[Text for analysis]
Law Courts -- For the benefit of officials, lawyers


There is a legal battle going on between manufacturers and revenue authorities over the classification of goods. The Supreme Court in the case of M M Rubber Co Ltd vs Collector of Central Excise Madras, has laid down the functional test as the guideline for resolving these disputes. But, quite often, the functional test in its application merges into the transformation test, which means an assessment of whether the primary article has been effectively changed into a new market product.

The continuing clash spawns litigation, spread over several years right till the apex court. It is unfortunate that the Union Finance Ministry and the Central Board of Excise have not come out with any effective method of drafting of notifications or tariff headings, the training of their counsel and regular updating of knowledge of Tribunal members to minimise this waste of national productive time. Is it that excise, apart from being the backbone of the Budget, is also the spinal chord of the secondary cash income of officials? Is no remedy possible till an upright Finance Minister tackles this squarely?
[/Text for analysis]
[Dataset content]
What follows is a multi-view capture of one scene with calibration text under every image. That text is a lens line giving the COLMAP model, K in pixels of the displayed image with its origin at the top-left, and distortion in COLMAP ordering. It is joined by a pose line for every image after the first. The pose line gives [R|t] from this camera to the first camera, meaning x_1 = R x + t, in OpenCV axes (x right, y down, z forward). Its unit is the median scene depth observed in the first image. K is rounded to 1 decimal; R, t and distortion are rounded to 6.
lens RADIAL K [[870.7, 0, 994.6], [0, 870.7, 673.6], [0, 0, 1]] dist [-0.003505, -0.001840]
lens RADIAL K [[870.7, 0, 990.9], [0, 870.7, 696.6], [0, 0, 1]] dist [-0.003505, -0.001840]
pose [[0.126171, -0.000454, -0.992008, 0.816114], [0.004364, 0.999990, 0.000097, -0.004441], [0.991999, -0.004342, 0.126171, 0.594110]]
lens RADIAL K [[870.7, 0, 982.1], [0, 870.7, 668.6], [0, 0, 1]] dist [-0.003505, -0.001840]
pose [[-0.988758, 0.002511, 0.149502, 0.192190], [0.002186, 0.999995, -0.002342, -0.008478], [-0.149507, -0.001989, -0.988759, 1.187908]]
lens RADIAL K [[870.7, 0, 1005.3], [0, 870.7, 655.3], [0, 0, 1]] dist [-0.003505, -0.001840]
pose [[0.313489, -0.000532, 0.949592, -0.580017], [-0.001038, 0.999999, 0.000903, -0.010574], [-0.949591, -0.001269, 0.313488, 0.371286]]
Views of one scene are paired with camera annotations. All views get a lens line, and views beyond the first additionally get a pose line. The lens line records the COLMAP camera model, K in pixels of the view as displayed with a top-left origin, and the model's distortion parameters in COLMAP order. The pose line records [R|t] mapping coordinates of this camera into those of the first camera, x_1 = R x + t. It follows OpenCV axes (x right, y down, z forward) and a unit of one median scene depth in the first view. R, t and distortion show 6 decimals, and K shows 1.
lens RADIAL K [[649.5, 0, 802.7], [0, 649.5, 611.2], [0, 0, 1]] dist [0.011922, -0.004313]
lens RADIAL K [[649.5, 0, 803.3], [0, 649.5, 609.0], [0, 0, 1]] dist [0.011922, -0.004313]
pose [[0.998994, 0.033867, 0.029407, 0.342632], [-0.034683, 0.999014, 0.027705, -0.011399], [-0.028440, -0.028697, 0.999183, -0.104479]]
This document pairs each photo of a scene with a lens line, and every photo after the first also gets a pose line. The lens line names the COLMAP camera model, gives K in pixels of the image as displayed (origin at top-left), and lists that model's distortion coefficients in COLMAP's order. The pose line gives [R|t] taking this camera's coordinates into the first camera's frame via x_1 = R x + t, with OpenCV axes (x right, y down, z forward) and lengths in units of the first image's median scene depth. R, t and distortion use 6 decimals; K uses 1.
[/Dataset content]
Required action 1
Answer these questions about the excise classification text:
(a) In which case did the Supreme Court lay down the functional test?
(b) What does the transformation test assess?
(c) Which two bodies have not come out with an effective method of drafting notifications or tariff headings?
Required action 2
Print the part of the excise classification text starting with "The continuing clash" and going on through "tackles this squarely?".
The entries have no connection to the excise classification text.

Your solution 1
(a) M M Rubber Co Ltd vs Collector of Central Excise Madras.
(b) Whether the primary article has been effectively changed into a new market product.
(c) The Union Finance Ministry and the Central Board of Excise.

Your solution 2
The continuing clash spawns litigation, spread over several years right till the apex court. It is unfortunate that the Union Finance Ministry and the Central Board of Excise have not come out with any effective method of drafting of notifications or tariff headings, the training of their counsel and regular updating of knowledge of Tribunal members to minimise this waste of national productive time. Is it that excise, apart from being the backbone of the Budget, is also the spinal chord of the secondary cash income of officials? Is no remedy possible till an upright Finance Minister tackles this squarely?